TEXT FOR ANALYSIS >>
Domain of y= (x²+3x+1)÷(x²-16)

Domain is the set of all possible values at which function is defined. In this problem, function is undefined when denominator is zero, here we can see denominator is zero at x=+4 and x=-4, so domain is set of all real numbers except 4 and -4. Regards Dr Mohammad Suleman Quraishi

X= -b+√b2 -4ac /2a X = -3+ √9 - 4×1×1/2×1 X = -3 + √5/2 Y = -3+√5/2/ (X-4) (x+4)

The domain of a function is the set of all possible input values (x-values) for which the function is defined and produces a valid output value (y-value). In other words, it's the set of all x-values for which the function is defined and does not produce an undefined output, such as a division by zero. For the function y = (x²+3x+1)÷(x²-16), the denominator (x²-16) is equal to zero when x² = 16, therefore x = ±4. Therefore, the domain of the function is all real numbers except x = 4 and x = -4. This can be written as: {x|x ∈ R, x≠4, x≠-4} In summary, the domain of the function y = (x²+3x+1)÷(x²-16) is all real numbers except x = 4 and x = -4 and can be represented by the set {x|x ∈ R, x≠4, x≠-4}

Domain of this function means for which values of x this function y would be defined or have real values. Any number cannot be divided by 0 so x^2-16 cannot be 0. So x cannot be the square root of 16 so it cant be either 4 or -4. The domain is all real values of x except for 4 or -4.

to find the domain of this function, you only need to look into the denominator of the function ie. (x^2-16) is not zero So if the denominator is zero then, x^2-16=0 x^2=16 therefore, x=+4 or x=-4. so the domain can be any real number except +4 and -4.

EXERCISE DATA >>
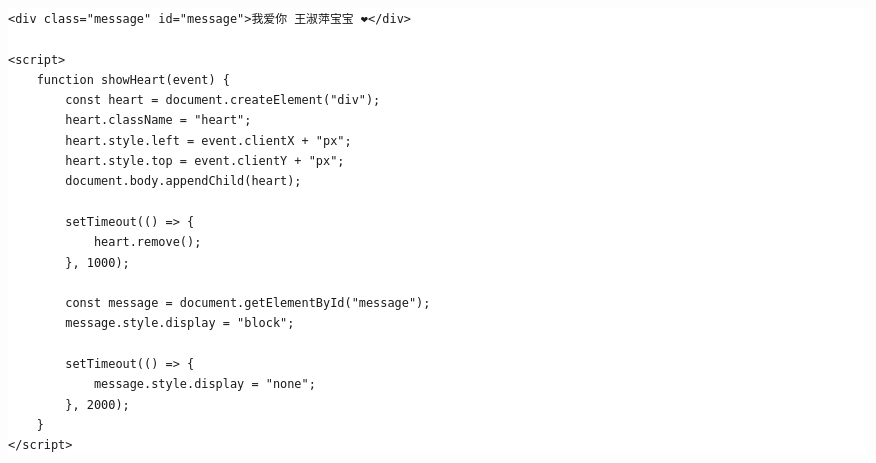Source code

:     <div class="message" id="message">我爱你 王淑萍宝宝 ❤️</div>

    <script>
        function showHeart(event) {
            const heart = document.createElement("div");
            heart.className = "heart";
            heart.style.left = event.clientX + "px";
            heart.style.top = event.clientY + "px";
            document.body.appendChild(heart);

            setTimeout(() => {
                heart.remove();
            }, 1000);

            const message = document.getElementById("message");
            message.style.display = "block";

            setTimeout(() => {
                message.style.display = "none";
            }, 2000);
        }
    </script>

</body>
</html>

WORK TO BE COMPLETED >>
Reproduce the passage of the thread on finding the domain starting with "Domain of this function means" and going on through "for 4 or -4.". The rows have no connection to the thread on finding the domain.

EXERCISE RESPONSE >>
Domain of this function means for which values of x this function y would be defined or have real values. Any number cannot be divided by 0 so x^2-16 cannot be 0. So x cannot be the square root of 16 so it cant be either 4 or -4. The domain is all real values of x except for 4 or -4.